What you need to do: Without including any pictures, give back all of the data exactly.
+-------+
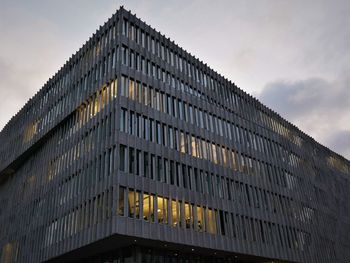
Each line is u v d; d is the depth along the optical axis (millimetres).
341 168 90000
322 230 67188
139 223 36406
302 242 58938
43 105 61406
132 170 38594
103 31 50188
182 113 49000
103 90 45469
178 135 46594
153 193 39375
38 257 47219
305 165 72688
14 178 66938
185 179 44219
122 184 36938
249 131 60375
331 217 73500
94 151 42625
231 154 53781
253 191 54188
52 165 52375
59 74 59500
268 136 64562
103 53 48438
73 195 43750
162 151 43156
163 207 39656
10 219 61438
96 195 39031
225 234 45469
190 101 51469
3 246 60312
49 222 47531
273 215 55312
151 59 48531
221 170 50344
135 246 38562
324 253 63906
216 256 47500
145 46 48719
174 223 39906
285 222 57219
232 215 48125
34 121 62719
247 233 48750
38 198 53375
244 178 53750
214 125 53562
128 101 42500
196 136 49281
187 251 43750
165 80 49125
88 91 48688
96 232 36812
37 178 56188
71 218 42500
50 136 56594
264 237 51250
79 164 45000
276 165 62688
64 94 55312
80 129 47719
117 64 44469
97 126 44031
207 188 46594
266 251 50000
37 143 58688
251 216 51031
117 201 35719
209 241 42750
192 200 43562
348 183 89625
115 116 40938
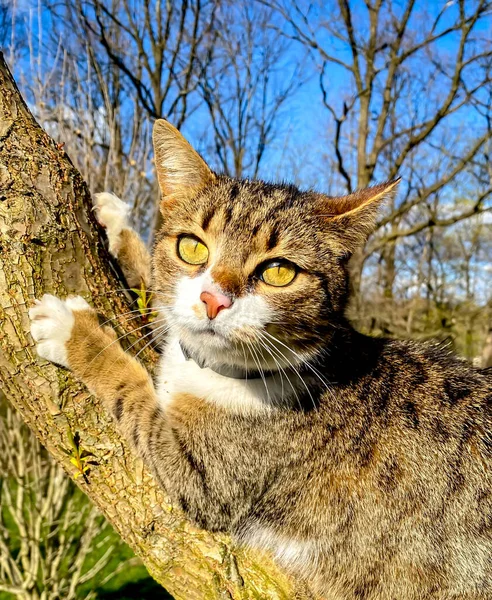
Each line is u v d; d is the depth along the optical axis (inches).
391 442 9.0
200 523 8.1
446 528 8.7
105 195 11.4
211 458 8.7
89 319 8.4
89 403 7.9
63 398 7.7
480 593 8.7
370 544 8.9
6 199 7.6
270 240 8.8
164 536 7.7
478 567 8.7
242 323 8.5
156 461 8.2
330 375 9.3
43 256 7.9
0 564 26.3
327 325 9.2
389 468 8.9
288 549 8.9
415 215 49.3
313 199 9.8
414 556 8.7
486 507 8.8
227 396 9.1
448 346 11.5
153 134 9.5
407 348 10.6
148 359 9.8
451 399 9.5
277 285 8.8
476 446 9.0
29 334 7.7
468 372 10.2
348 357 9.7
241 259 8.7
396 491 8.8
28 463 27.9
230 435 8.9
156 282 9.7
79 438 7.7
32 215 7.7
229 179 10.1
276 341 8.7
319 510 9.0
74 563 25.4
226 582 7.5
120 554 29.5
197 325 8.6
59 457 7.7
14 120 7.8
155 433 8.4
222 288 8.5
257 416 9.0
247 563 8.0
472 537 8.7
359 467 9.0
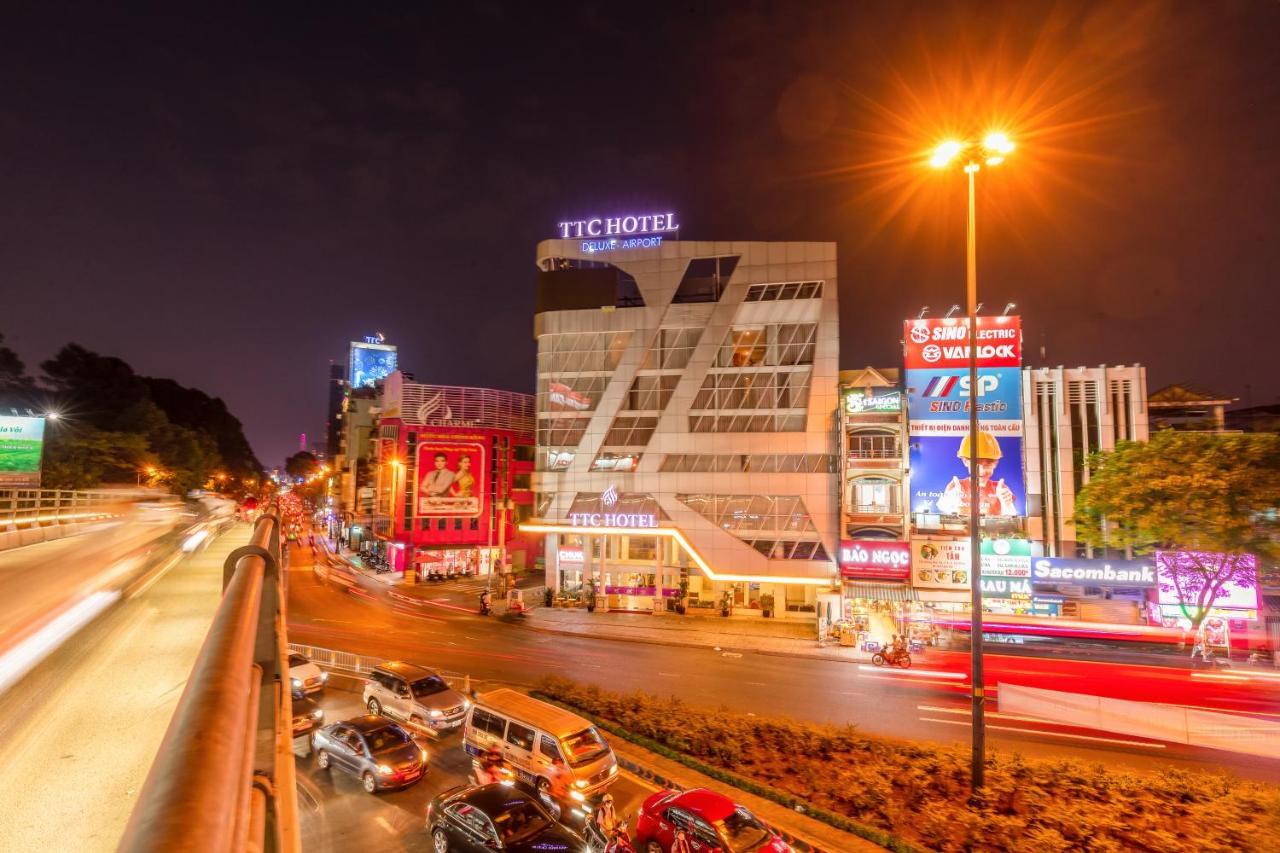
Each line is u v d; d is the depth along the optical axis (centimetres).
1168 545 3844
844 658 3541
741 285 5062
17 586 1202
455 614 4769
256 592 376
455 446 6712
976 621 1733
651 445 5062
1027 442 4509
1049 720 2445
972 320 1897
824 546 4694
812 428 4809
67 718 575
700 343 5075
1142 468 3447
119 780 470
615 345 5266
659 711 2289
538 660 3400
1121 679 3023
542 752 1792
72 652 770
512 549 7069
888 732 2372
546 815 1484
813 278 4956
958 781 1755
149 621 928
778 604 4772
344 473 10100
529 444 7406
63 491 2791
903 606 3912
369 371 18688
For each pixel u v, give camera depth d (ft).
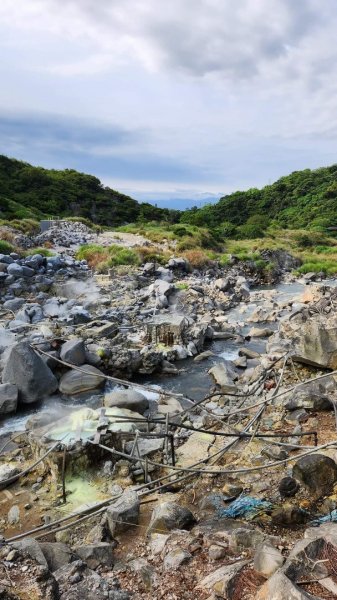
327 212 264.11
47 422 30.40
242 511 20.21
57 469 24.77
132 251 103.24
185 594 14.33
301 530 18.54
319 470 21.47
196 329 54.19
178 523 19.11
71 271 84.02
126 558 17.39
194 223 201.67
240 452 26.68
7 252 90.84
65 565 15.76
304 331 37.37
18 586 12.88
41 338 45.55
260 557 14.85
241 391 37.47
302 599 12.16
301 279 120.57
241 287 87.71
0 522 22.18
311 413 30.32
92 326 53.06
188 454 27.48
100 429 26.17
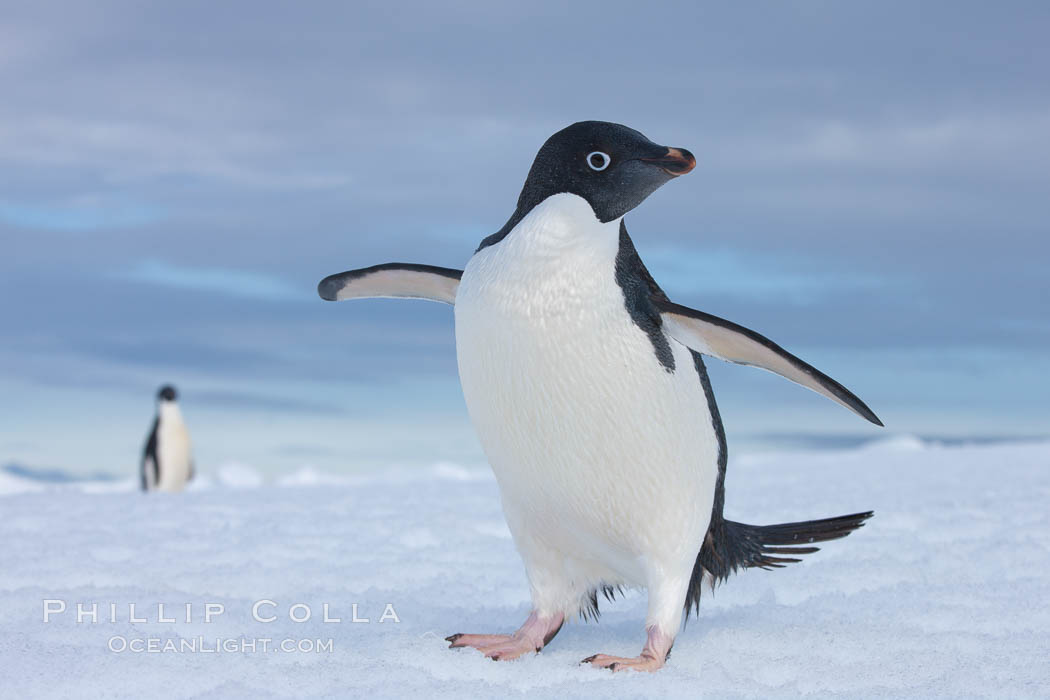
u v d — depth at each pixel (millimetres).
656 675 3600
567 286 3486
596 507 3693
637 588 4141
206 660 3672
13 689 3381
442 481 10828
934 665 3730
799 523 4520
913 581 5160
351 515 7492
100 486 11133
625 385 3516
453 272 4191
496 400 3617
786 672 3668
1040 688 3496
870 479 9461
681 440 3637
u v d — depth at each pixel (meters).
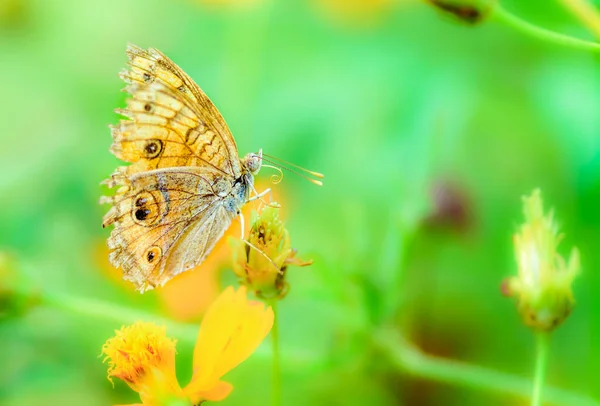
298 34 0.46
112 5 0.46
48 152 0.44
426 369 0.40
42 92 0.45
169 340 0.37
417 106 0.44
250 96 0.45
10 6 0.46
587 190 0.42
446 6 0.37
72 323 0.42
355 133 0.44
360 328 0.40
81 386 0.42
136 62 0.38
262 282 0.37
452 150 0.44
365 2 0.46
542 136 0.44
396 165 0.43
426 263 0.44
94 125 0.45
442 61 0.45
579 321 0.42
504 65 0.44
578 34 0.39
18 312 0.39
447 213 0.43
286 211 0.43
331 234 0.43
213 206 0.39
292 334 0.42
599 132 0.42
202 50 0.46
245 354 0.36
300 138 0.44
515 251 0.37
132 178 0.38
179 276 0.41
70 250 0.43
+-------+
Response below:
Each line is u v d; d is the depth along the optical axis (millimetres).
341 168 90000
322 230 67188
139 223 36406
302 242 58938
43 105 61406
132 170 38594
103 31 50188
182 113 49000
103 90 45469
178 135 46594
153 193 39375
38 257 47219
305 165 72688
14 178 66938
185 179 44219
122 184 36938
249 131 60375
331 217 73500
94 151 42625
231 154 53781
253 191 54188
52 165 52375
59 74 59500
268 136 64562
103 53 48438
73 195 43750
162 151 43156
163 207 39656
10 219 61438
96 195 39031
225 234 45469
190 101 51469
3 246 60312
49 222 47531
273 215 55312
151 59 48531
221 170 50344
135 246 38562
324 253 63906
216 256 47500
145 46 48719
174 223 39906
285 222 57219
232 215 48125
34 121 62719
247 233 48750
38 198 53375
244 178 53750
214 125 53562
128 101 42500
196 136 49281
187 251 43750
165 80 49125
88 91 48688
96 232 36812
37 178 56188
71 218 42500
50 136 56594
264 237 51250
79 164 45000
276 165 62688
64 94 55312
80 129 47719
117 64 44469
97 126 44031
207 188 46594
266 251 50000
37 143 58688
251 216 51031
117 201 35719
209 241 42750
192 200 43562
348 183 89625
115 116 40938
Each line is u v d; d is the depth along the optical axis (inches).
391 442 9.0
200 523 8.1
446 528 8.7
105 195 11.4
211 458 8.7
89 319 8.4
89 403 7.9
63 398 7.7
480 593 8.7
370 544 8.9
6 199 7.6
270 240 8.8
164 536 7.7
478 567 8.7
242 323 8.5
156 461 8.2
330 375 9.3
43 256 7.9
0 564 26.3
327 325 9.2
389 468 8.9
288 549 8.9
415 215 49.3
313 199 9.8
414 556 8.7
486 507 8.8
227 396 9.1
448 346 11.5
153 134 9.5
407 348 10.6
148 359 9.8
451 399 9.5
277 285 8.8
476 446 9.0
29 334 7.7
468 372 10.2
348 357 9.7
241 259 8.7
396 491 8.8
28 463 27.9
230 435 8.9
156 282 9.7
79 438 7.7
32 215 7.7
229 179 10.1
276 341 8.7
319 510 9.0
74 563 25.4
226 582 7.5
120 554 29.5
197 325 8.6
59 457 7.7
14 120 7.8
155 433 8.4
222 288 8.5
257 416 9.0
247 563 8.0
472 537 8.7
359 467 9.0
Each line is u v d; d is the depth along the optical axis (centimetres).
1168 545 3844
844 658 3541
741 285 5062
17 586 1202
455 614 4769
256 592 376
455 446 6712
976 621 1733
651 445 5062
1027 442 4509
1049 720 2445
972 320 1897
824 546 4694
812 428 4809
67 718 575
700 343 5075
1142 468 3447
119 780 470
615 345 5266
659 711 2289
538 660 3400
1121 679 3023
542 752 1792
72 652 770
512 549 7069
888 732 2372
546 815 1484
813 278 4956
958 781 1755
149 621 928
778 604 4772
344 473 10100
529 444 7406
63 491 2791
903 606 3912
369 371 18688
For each pixel u v, give camera depth d (ft).
327 212 264.11
47 422 30.40
242 511 20.21
57 469 24.77
132 251 103.24
185 594 14.33
301 530 18.54
319 470 21.47
196 329 54.19
178 523 19.11
71 271 84.02
126 558 17.39
194 223 201.67
240 452 26.68
7 252 90.84
65 565 15.76
304 331 37.37
18 586 12.88
41 338 45.55
260 557 14.85
241 391 37.47
302 599 12.16
301 279 120.57
241 287 87.71
0 522 22.18
311 413 30.32
92 326 53.06
188 454 27.48
100 429 26.17
u v d — depth at each pixel (millimetres).
656 675 3600
567 286 3486
596 507 3693
637 588 4141
206 660 3672
13 689 3381
442 481 10828
934 665 3730
799 523 4520
913 581 5160
351 515 7492
100 486 11133
625 385 3516
453 272 4191
496 400 3617
786 672 3668
1040 688 3496
870 479 9461
681 440 3637
u v d — depth at each pixel (meters).
298 34 0.46
112 5 0.46
48 152 0.44
426 369 0.40
42 92 0.45
169 340 0.37
417 106 0.44
250 96 0.45
10 6 0.46
587 190 0.42
446 6 0.37
72 323 0.42
355 133 0.44
360 328 0.40
81 386 0.42
136 62 0.38
262 282 0.37
452 150 0.44
365 2 0.46
542 136 0.44
396 165 0.43
426 263 0.44
94 125 0.45
442 61 0.45
579 321 0.42
504 65 0.44
578 34 0.39
18 312 0.39
447 213 0.43
286 211 0.43
331 234 0.43
213 206 0.39
292 334 0.42
599 132 0.42
202 50 0.46
245 354 0.36
300 138 0.44
515 251 0.37
132 178 0.38
179 276 0.41
70 250 0.43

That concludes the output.